Rho/ROCK signaling and α-Catenin mediate β-Catenin-driven hyperplasia in the adrenal cortex via adherens junctions

How β-Catenin (βCat) mediates tissue hyperplasia is poorly understood. To explore this, we employed the adrenal cortex as a model system given its stereotypical spatial organization and the important role βCat plays in homeostasis and disease. For example, excessive production of aldosterone by the adrenal cortex (primary aldosteronism, PA) constitutes a major cause of cardiovascular morbidity and is associated with βCat gain-of-function (βCat-GOF). Adherens junctions (AJs) connect the actin cytoskeletons of adjacent zona Glomerulosa (zG) cells via a cadherin-βCat-α-Catenin complex and mediate aldosterone production. Whether βCat-GOF drives zG hyperplasia, a key feature of PA, via AJs is unknown.
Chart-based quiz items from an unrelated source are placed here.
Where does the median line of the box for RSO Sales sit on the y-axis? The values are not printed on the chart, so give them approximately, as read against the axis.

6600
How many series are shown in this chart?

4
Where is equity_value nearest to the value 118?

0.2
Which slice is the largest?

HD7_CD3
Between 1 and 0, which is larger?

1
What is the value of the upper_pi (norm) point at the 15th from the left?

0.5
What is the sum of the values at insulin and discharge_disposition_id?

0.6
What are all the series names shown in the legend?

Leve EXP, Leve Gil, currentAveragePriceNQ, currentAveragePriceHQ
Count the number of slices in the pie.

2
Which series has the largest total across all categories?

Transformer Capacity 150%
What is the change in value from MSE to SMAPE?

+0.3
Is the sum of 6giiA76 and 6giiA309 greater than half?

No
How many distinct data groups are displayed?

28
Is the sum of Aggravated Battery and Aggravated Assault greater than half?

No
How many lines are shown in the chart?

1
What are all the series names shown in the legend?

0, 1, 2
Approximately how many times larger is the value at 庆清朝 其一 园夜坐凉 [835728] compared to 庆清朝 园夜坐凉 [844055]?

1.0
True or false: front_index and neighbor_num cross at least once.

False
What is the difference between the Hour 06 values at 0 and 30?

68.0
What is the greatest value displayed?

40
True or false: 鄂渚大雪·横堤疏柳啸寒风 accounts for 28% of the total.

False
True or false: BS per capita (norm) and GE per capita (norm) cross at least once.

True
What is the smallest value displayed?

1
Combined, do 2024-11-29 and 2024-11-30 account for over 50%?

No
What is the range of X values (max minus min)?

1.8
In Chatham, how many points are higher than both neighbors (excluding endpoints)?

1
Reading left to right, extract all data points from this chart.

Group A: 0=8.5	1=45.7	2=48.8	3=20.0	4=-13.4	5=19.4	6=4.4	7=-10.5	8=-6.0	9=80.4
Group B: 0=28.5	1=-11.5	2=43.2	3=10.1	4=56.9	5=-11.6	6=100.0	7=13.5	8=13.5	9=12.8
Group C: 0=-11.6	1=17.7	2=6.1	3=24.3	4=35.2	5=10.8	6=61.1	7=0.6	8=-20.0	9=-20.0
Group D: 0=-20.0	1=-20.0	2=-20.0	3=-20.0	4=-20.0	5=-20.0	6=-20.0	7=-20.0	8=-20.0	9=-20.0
Here, we showed that aldosterone secretagogues (K+, AngII) and βCat-GOF mediated AJ formation via Rho/ROCK/actomyosin signaling. In addition, Rho/ROCK inhibition led to altered zG rosette morphology and decreased aldosterone production. Mice with zG-specific βCat-GOF demonstrated increased AJ formation and zG hyperplasia, which was blunted by Rho/ROCK inhibition and deletion of α-Catenin. βCat also impacted AJ formation independently of its role as a transcription factor. Furthermore, analysis of human aldosterone-producing adenomas revealed high levels of βCat expression were associated with increased membranous expression of K-Cadherin. Together, our findings identified Rho/ROCK signaling and αCat as key mediators of AJ formation and βCat-driven hyperplasia.